The Reproducibility Initiative (Nat. Biotechnol. 30, 806, 2012) represents another way of replicating research. A collaboration between the Science Exchange and PLOS ONE, the initiative offers to broker independent validation of a researcher's work in return for a fee, with subsequent publication in the journal. In October, the Laura and John Arnold Foundation provided $1.3 million to the initiative to authenticate 50 high-profile cancer papers from the past two years (only ∼$20,000 per study).

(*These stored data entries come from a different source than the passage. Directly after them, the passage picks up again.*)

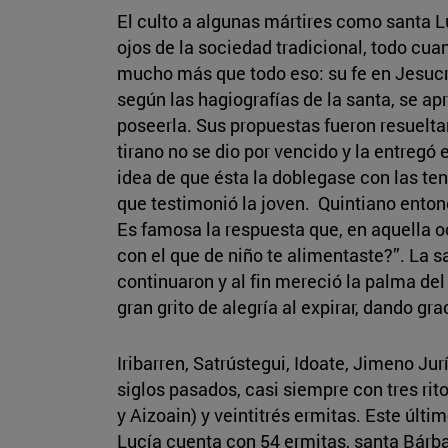
El culto a algunas mártires como santa L
ojos de la sociedad tradicional, todo cua
mucho más que todo eso: su fe en Jesucris
según las hagiografías de la santa, se ap
poseerla. Sus propuestas fueron resuelt
tirano no se dio por vencido y la entregó
idea de que ésta la doblegase con las ten
que testimonió la joven. Quintiano entonc
Es famosa la respuesta que, en aquella o
con el que de niño te alimentaste?”. La s
continuaron y al fin mereció la palma de
gran grito de alegría al expirar, dando gra
Iribarren, Satrústegui, Idoate, Jimeno Ju
siglos pasados, casi siempre con tres ri
y Aizoain) y veintitrés ermitas. Este últ
Lucía cuenta con 54 ermitas, santa Bárba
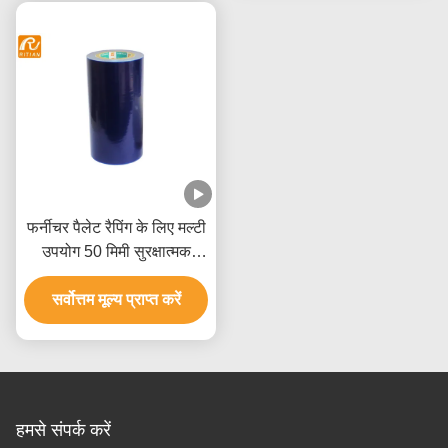
फर्नीचर पैलेट रैपिंग के लिए मल्टी
उपयोग 50 मिमी सुरक्षात्मक
प्लास्टिक फिल्म
सर्वोत्तम मूल्य प्राप्त करें
हमसे संपर्क करें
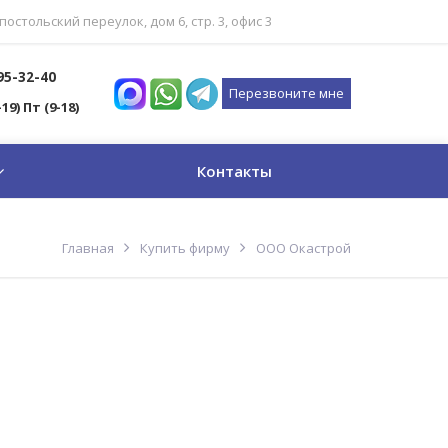
постольский переулок, дом 6, стр. 3, офис 3
795-32-40
Перезвоните мне
-19) Пт (9-18)
Контакты
Главная
Купить фирму
ООО Окастрой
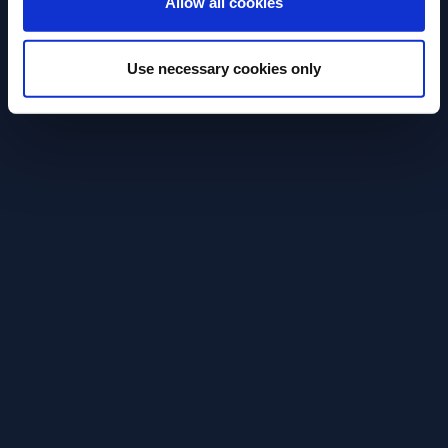
Allow all cookies
Use necessary cookies only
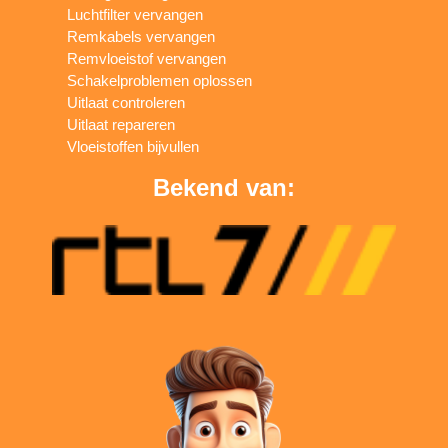
Luchtfilter vervangen
Remkabels vervangen
Remvloeistof vervangen
Schakelproblemen oplossen
Uitlaat controleren
Uitlaat repareren
Vloeistoffen bijvullen
Bekend van:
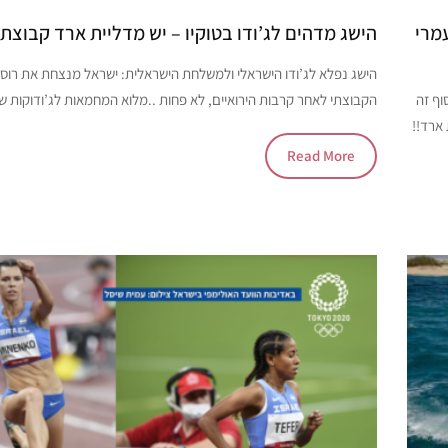
מרי
הישג מדהים לג’ודו בטוקיו – יש מדליית ארד קבוצתי
הישג נפלא לג’ודו הישראלי ולמשלחת הישראלית: ישראל מנצחת את רוסי
וף זה
הקבוצתי לאחר קרבות הירואיים, לא פחות ..מלוא המחמאות לג’ודוקות 
 ארד!!
Read More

But the faction with the greatest motivation to replicate academic findings must surely be industry. Companies have the deepest financial resources, and they have the most to gain. And it was groups at Amgen and Bayer that raised the recent chorus of concern about irreproducibility of the literature in the first place. Then again, corporations have few incentives to jump through all the hoops of peer review when they fail to reproduce results; in this respect, miRagen deserves praise for seeking to publish its negative findings.

Apart from the above post-publication correction mechanisms, efforts are also underway to improve reproducibility before findings become papers. For example, one idea being floated by certain funders is to set aside a portion of a research grant specifically for independent verification of the main study's results before publication; in this scheme, submission to a journal would proceed only after the results were corroborated.

This summer, the journal Cortex started offering yet another means of improving reproducibility and reducing bias. The mechanism, termed a “Registered Report,” involves peer review of an investigator's experimental design before data are collected. If the scientific question and methods are deemed sound, then authors are offered “in principle acceptance” of their article, irrespective of the study's outcome.

Replication is a difficult and thankless task. Until now, journals, funders and academics have shown little interest in it. Nature Biotechnology will remain open to publishing replication studies and rigorous efforts that fail to reproduce findings from other publications of high interest to our readers. It is our view, however, that the best practice is to publish such replication failures in the journal where the original findings were published. That way, the power of the scientific process to consolidate and modify our understanding of initial findings in a report is clearly visible to all.